To check the robustness of the obtained model, a ±5% variation around the nominal values reported in Table 1 are considered and 1000 random data tables are constructed using MCS. Fig. 13 shows the upper and lower bounds of the predicted values using this model. Extensive changes relative to the nominal values show poor robustness of derived model. UKF is used to improve the robustness of the derived model. It must be noted that the structure of GMDH as shown in Fig. 10 is employed and only the coefficients of equations are update by UKF. The equations governing the neurons of this model derived by UKF are as follows: \begin{align*} y_{1}=&1.29-0.01x_{1}-0.0546x_{2}+0.0135x_{1}^{2} \\&+\,0.0156x_{2}^{2}-0.00718x_{1}x_{2} \tag{8a}\\ y_{model}=&-4.24+7.787y_{1}-0.0129x_{3}-2.71y_{1}^{2} \\&+\,0.003x_{3}^{2}+0.0022y_{1}x_{3}\tag{8b}\end{align*}
Upper and lower bound of predicted values by deterministic model on 1000 input-output random tables.

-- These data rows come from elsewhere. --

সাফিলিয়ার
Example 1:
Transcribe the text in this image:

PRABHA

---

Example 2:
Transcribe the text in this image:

Fig. 14 shows the upper and lower bound of the predicted values. It is seen that employing UKF is effective in reducing the tolerance margins. The intelligent algorithm results assisted the carbon fiber production line in alleviating the reduced number of experiments, cost and limited data. It should be noted that the same procedure can be used on big data to find a robust model among inputs and outputs of any nonlinear industrial process. Also, DL methods, such as CNNs, DBNs and RNNs that mentioned in section II can be used for very large (terabyte) data sets. One of the most immediate and impactful outcomes of technological evolution is the vast advancement in automation through data modeling. The intelligent algorithm for robust data modeling continues to accelerate, so will automation. Although our model aimed to increase the estimation accuracy, the computational effort is also reduced by 2 (ms) in offline modeling and 3 (ms) in online modeling.

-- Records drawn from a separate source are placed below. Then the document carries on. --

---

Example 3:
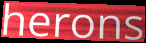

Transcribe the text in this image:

herons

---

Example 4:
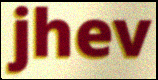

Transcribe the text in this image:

jhev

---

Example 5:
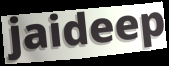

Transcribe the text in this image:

jaideep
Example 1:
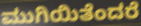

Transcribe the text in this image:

ಮುಗಿಯಿತೆಂದರೆ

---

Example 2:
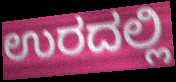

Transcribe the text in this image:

ಉರದಲ್ಲಿ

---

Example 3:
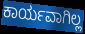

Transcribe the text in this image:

ಕಾರ್ಯವಾಗಿಲ್ಲ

Upper and lower bound of predicted values by robust model on 1000 input-output random tables.
Conclusion
In this paper, some of existing machine learning techniques that can deal with issues commonly observed in many industrial applications and arising from having limited or big data constraints, were reviewed. These techniques can be used to efficiently address various challenges, such as increased complexity, uncertainty, and dynamism, related to data processing and analytics of manufacturing processes. Machine learning is a powerful tool for many industrial applications, and its importance is further enhanced due to increased use of data collection and sensor technologies as part of industry 4.0 implementation, leading to generation of valuable data sources. We proposed a new intelligent algorithm that can model limited industrial data. We applied the proposed algorithm to a real industry case study with data collected from a Carbon Fiber production line. Pareto multi-objective optimization including two objective functions was employed to design the topology of GMDH and overcome overfitting. Using the proposed algorithm, a deterministic model was obtained that showed a very accurate fit to the actual data. We further used UKF approach to improve robustness of the model against uncertainties. The intelligent algorithm assisted the carbon fiber production line in alleviating the reduced number of experiments, cost and limited data. The proposed algorithm has the potential to be used in any other industrial settings for which the aim is to obtain a reliable and robust model between its inputs and outputs.